Download datasets in Ubuntu VPS through terminal

I want to download the datasets for training AI model, but I can’t do that in Ubuntu VPS. Any help would be very appreciated.

Best.

AFAIK, Common Voice does not want you to download them directly though a link in a script and/or programmatically. You have to give your email and click the * You agree to not attempt to determine the identity of speakers in the Common Voice dataset checkbox, which makes it legally binding. At that time a unique security token is generated and is valid for a while, and it is used by the Google Cloud’s backend. Sometimes it might disconnect and you should restart, or better you use a downloader which continues where it is disconnected (like FTP).

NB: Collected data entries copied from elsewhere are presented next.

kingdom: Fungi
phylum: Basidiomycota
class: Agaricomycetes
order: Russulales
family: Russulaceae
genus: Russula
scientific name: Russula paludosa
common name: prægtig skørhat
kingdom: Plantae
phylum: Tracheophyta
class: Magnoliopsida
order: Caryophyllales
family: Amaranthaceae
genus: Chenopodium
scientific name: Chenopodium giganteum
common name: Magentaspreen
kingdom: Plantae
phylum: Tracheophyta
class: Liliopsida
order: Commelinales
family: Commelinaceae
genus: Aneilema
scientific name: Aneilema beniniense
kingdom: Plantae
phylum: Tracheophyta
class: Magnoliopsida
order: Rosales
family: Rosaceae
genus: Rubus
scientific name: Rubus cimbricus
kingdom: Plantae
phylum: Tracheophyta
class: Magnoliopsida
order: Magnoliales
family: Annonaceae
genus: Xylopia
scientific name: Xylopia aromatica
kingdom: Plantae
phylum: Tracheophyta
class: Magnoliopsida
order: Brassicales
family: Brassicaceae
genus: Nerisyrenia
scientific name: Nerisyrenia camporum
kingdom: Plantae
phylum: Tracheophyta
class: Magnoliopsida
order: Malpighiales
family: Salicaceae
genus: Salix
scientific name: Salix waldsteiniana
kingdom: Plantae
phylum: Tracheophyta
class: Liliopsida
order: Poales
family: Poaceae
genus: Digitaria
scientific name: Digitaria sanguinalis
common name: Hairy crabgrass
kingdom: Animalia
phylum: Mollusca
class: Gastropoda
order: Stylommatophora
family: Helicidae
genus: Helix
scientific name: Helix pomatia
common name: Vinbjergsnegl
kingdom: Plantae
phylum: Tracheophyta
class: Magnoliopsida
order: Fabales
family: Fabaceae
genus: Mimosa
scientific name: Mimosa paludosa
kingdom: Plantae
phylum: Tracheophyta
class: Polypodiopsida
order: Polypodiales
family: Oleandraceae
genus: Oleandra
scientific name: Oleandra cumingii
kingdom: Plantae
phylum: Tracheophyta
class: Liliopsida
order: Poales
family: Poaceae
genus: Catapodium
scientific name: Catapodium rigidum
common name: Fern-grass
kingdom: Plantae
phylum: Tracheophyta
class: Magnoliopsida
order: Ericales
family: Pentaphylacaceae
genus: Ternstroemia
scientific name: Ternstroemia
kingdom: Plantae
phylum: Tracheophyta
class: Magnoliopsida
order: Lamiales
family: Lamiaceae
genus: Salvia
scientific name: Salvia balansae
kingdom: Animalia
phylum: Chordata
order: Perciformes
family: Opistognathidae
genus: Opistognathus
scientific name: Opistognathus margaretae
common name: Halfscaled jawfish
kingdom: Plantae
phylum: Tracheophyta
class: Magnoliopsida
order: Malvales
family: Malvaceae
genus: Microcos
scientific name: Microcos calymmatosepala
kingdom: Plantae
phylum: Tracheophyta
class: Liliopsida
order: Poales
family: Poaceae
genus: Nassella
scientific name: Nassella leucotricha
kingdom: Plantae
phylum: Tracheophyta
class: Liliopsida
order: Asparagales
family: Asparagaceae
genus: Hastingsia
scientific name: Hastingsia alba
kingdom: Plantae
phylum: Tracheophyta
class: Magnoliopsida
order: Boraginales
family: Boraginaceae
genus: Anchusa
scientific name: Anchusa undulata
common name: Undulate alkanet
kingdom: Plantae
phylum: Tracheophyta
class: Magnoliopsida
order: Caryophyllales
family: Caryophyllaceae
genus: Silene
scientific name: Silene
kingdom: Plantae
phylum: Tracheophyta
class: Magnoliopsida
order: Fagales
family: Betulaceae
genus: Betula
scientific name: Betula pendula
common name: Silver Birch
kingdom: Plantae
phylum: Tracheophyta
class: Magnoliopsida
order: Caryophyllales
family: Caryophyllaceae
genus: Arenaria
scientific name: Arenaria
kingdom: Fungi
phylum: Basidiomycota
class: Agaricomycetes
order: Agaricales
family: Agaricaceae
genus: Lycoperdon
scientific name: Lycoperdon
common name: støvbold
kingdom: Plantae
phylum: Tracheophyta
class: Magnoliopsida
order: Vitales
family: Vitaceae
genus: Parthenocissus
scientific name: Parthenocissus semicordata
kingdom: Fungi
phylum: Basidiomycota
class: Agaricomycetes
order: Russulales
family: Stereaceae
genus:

Is it not possible for you to download the dataset locally and upload it manually to the VPS?

1 Like

Thank you for your response. I tried to download and upload to the VPS, but it was continuously disconnecting. I will try to use downloader.
So downloading datasets directly using link is truly prohibited by Mozila?

I’m not sure how it works on the new Google Cloud backend. In the past some were able to DL into Google Drive using Colab.

I can think of a couple of reasons for this:

  • The above mentioned legal binding,
  • Getting DL statistics (internal purposes and reporting)
  • Prevent abuses (e.g. multiple parallel downloads which suck the bandwidth, prevent mirroring of datasets etc)

I use Free Download Manager from local and it works, usually saturates my BW. One problem is: Most people have asymmetric connections, so uploading is much slower, a pain especially for large datasets (mine is 100/20 Mbps).

From the link I can see that it is valid for 12 hours. But for medium / large datasets, I always get many reconnects after the move to Google Cloud. Before (when it was on Amazon) the duration was much more limited, but the connection was more stable.